Болт Бух Грей щелкнул Киву Аву Чел в затылок. Не того человека она взялась исправлять. И добавил, поощрительно глянув на посвященку, что сексуально проявленная матриархальность обнаружила в ней позывы к диктаторству.
Киву Аву Чел обидело высказывание Болт Бух Грея. Обещал эмансипировать элитарных женщин вширь и вглубь, а покушается даже на свободу умоизлияния.
Против умоизлияний Кивы Авы Чел он не возражал. Пусть изливается в разговорах о новых модах на одежду. И напомнил ей о неоглашаемом прыжке на БЕЗМЫСЛИЕ.
На лице Болт Бух Грея была снисходительность, но она сменилась выражением неуклонной симпатии, прежде чем он продемонстрировал неожиданное для нее изречение:
- Властители дают свободу, чтобы окончательно ее отобрать.
- Ай-яй-яй, господин всеглавный. Ваша откровенность может разгерметизировать мое уважение к вам. Я еще не позабыла формулу опального Ганса Магмейстера, которого вы назначили моим идеологическим наставником:
"Время от времени надо смазывать губы народа нектаром воли, и он будет думать, что свобода увеличилась".
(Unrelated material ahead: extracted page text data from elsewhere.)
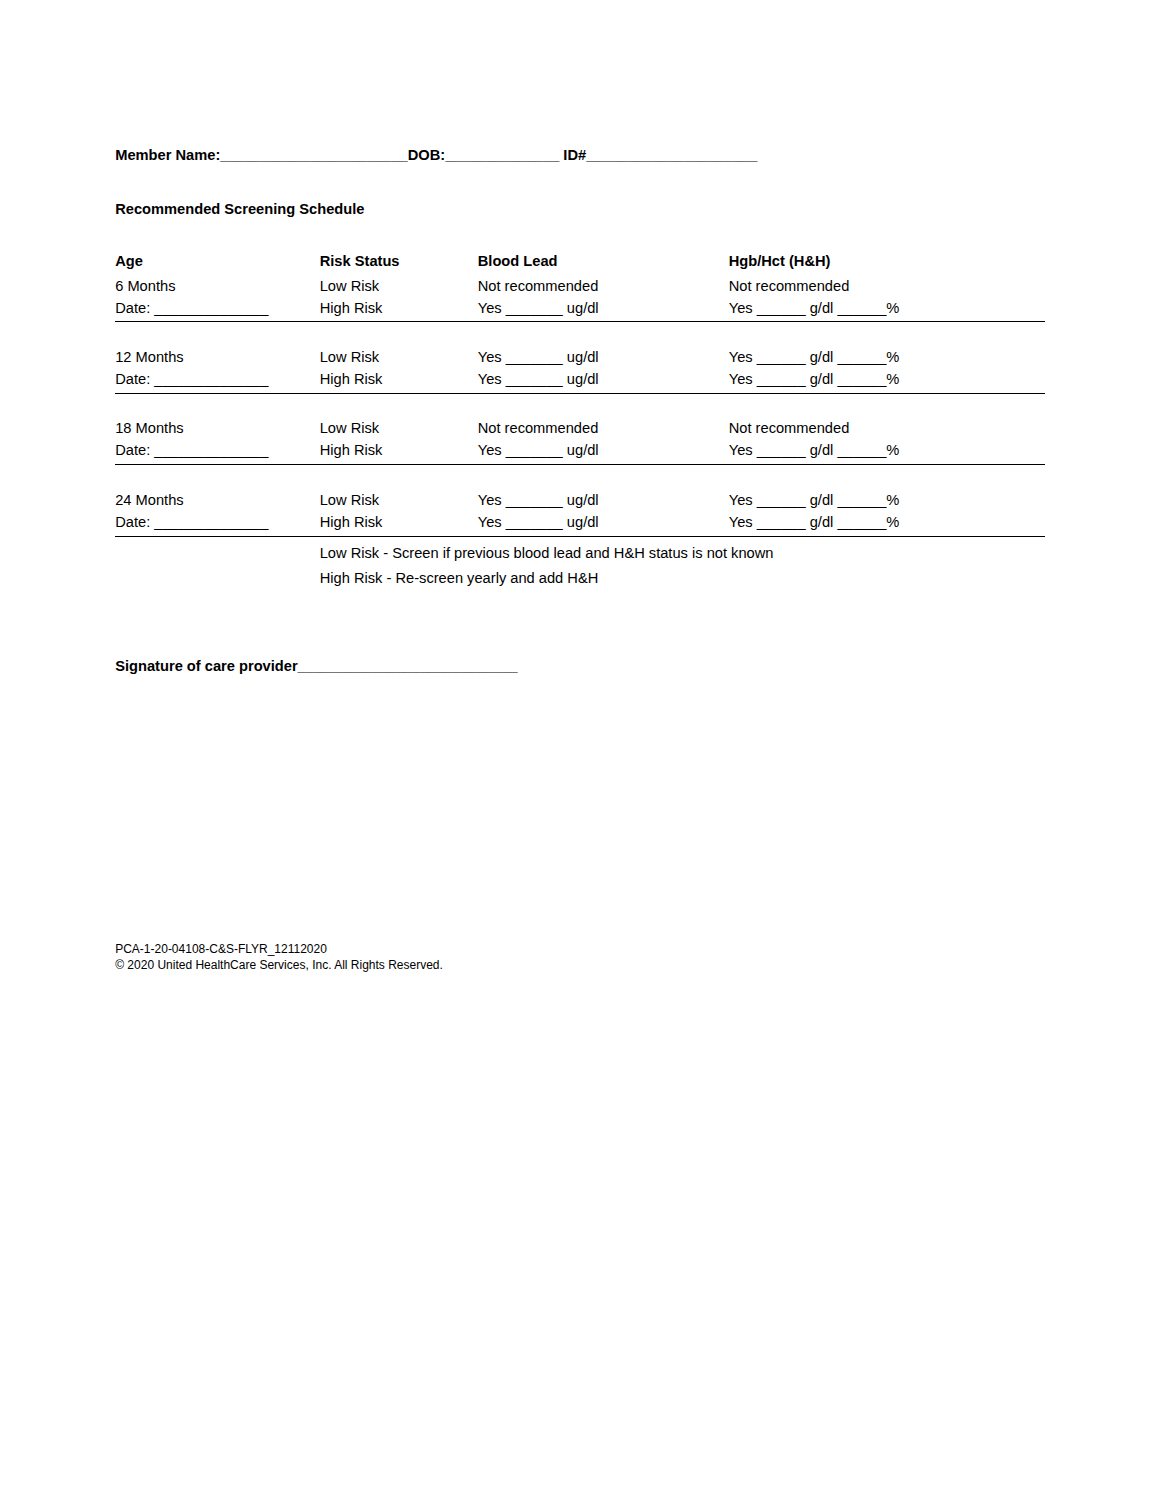Member Name:_______________________DOB:______________ ID#_____________________
Recommended Screening Schedule
| Age | Risk Status | Blood Lead | Hgb/Hct (H&H) |
| --- | --- | --- | --- |
| 6 Months | Low Risk | Not recommended | Not recommended |
| Date: ______________ | High Risk | Yes _______ ug/dl | Yes ______ g/dl ______% |
| 12 Months | Low Risk | Yes _______ ug/dl | Yes ______ g/dl ______% |
| Date: ______________ | High Risk | Yes _______ ug/dl | Yes ______ g/dl ______% |
| 18 Months | Low Risk | Not recommended | Not recommended |
| Date: ______________ | High Risk | Yes _______ ug/dl | Yes ______ g/dl ______% |
| 24 Months | Low Risk | Yes _______ ug/dl | Yes ______ g/dl ______% |
| Date: ______________ | High Risk | Yes _______ ug/dl | Yes ______ g/dl ______% |
Low Risk - Screen if previous blood lead and H&H status is not known
High Risk - Re-screen yearly and add H&H
Signature of care provider___________________________
PCA-1-20-04108-C&S-FLYR_12112020
© 2020 United HealthCare Services, Inc. All Rights Reserved.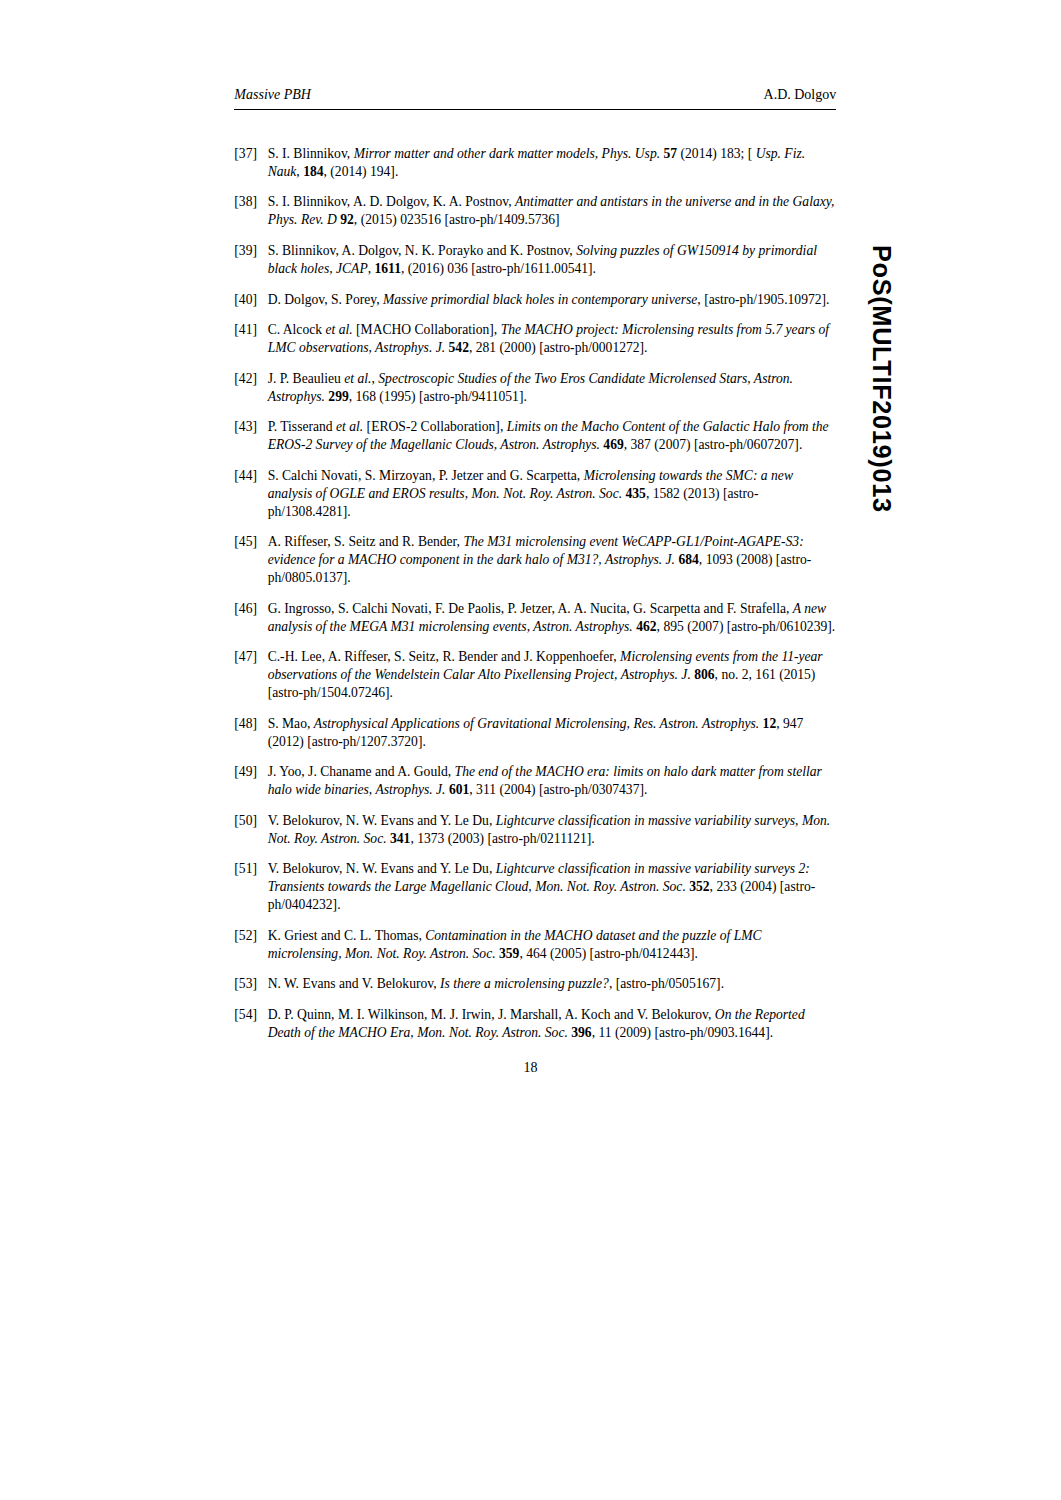Massive PBH
A.D. Dolgov
PoS(MULTIF2019)013
[37] S. I. Blinnikov, Mirror matter and other dark matter models, Phys. Usp. 57 (2014) 183; [ Usp. Fiz. Nauk, 184, (2014) 194].
[38] S. I. Blinnikov, A. D. Dolgov, K. A. Postnov, Antimatter and antistars in the universe and in the Galaxy, Phys. Rev. D 92, (2015) 023516 [astro-ph/1409.5736]
[39] S. Blinnikov, A. Dolgov, N. K. Porayko and K. Postnov, Solving puzzles of GW150914 by primordial black holes, JCAP, 1611, (2016) 036 [astro-ph/1611.00541].
[40] D. Dolgov, S. Porey, Massive primordial black holes in contemporary universe, [astro-ph/1905.10972].
[41] C. Alcock et al. [MACHO Collaboration], The MACHO project: Microlensing results from 5.7 years of LMC observations, Astrophys. J. 542, 281 (2000) [astro-ph/0001272].
[42] J. P. Beaulieu et al., Spectroscopic Studies of the Two Eros Candidate Microlensed Stars, Astron. Astrophys. 299, 168 (1995) [astro-ph/9411051].
[43] P. Tisserand et al. [EROS-2 Collaboration], Limits on the Macho Content of the Galactic Halo from the EROS-2 Survey of the Magellanic Clouds, Astron. Astrophys. 469, 387 (2007) [astro-ph/0607207].
[44] S. Calchi Novati, S. Mirzoyan, P. Jetzer and G. Scarpetta, Microlensing towards the SMC: a new analysis of OGLE and EROS results, Mon. Not. Roy. Astron. Soc. 435, 1582 (2013) [astro-ph/1308.4281].
[45] A. Riffeser, S. Seitz and R. Bender, The M31 microlensing event WeCAPP-GL1/Point-AGAPE-S3: evidence for a MACHO component in the dark halo of M31?, Astrophys. J. 684, 1093 (2008) [astro-ph/0805.0137].
[46] G. Ingrosso, S. Calchi Novati, F. De Paolis, P. Jetzer, A. A. Nucita, G. Scarpetta and F. Strafella, A new analysis of the MEGA M31 microlensing events, Astron. Astrophys. 462, 895 (2007) [astro-ph/0610239].
[47] C.-H. Lee, A. Riffeser, S. Seitz, R. Bender and J. Koppenhoefer, Microlensing events from the 11-year observations of the Wendelstein Calar Alto Pixellensing Project, Astrophys. J. 806, no. 2, 161 (2015) [astro-ph/1504.07246].
[48] S. Mao, Astrophysical Applications of Gravitational Microlensing, Res. Astron. Astrophys. 12, 947 (2012) [astro-ph/1207.3720].
[49] J. Yoo, J. Chaname and A. Gould, The end of the MACHO era: limits on halo dark matter from stellar halo wide binaries, Astrophys. J. 601, 311 (2004) [astro-ph/0307437].
[50] V. Belokurov, N. W. Evans and Y. Le Du, Lightcurve classification in massive variability surveys, Mon. Not. Roy. Astron. Soc. 341, 1373 (2003) [astro-ph/0211121].
[51] V. Belokurov, N. W. Evans and Y. Le Du, Lightcurve classification in massive variability surveys 2: Transients towards the Large Magellanic Cloud, Mon. Not. Roy. Astron. Soc. 352, 233 (2004) [astro-ph/0404232].
[52] K. Griest and C. L. Thomas, Contamination in the MACHO dataset and the puzzle of LMC microlensing, Mon. Not. Roy. Astron. Soc. 359, 464 (2005) [astro-ph/0412443].
[53] N. W. Evans and V. Belokurov, Is there a microlensing puzzle?, [astro-ph/0505167].
[54] D. P. Quinn, M. I. Wilkinson, M. J. Irwin, J. Marshall, A. Koch and V. Belokurov, On the Reported Death of the MACHO Era, Mon. Not. Roy. Astron. Soc. 396, 11 (2009) [astro-ph/0903.1644].
18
- Кивочка, есть у правителя необходимость зондировать окружение на важнейшие принципы. Зондирование на свободу - первейшее для меня. Подчас под афоризмом - провокация. Я приподнял штору над твоим отношением к свободе. Ежели ты и не безразлична к свободе, то потому, что у тебя, высококастовой, ее много. Ты уверена, она не убудет. Благодушествуешь. Не все течет, но все обменивается. Маршальское звание было высшим, сместилось на сержантскую ступеньку. Сержантское звание заменило маршальское. Суша замещает воды, воды сушу, магма выбрасывается из ядра, земная кора сползает в ядро. Содержание превращается в форму, форма в содержание. Теперь о Гансе Магмейстере. Он - ведун, то есть ему ведомо о человеке, обществах и народах в целом то, до чего редко кто додумается. Но опальный, значит, тот, кого надо бдительно осознавать, иначе не научишься мыслить независимо.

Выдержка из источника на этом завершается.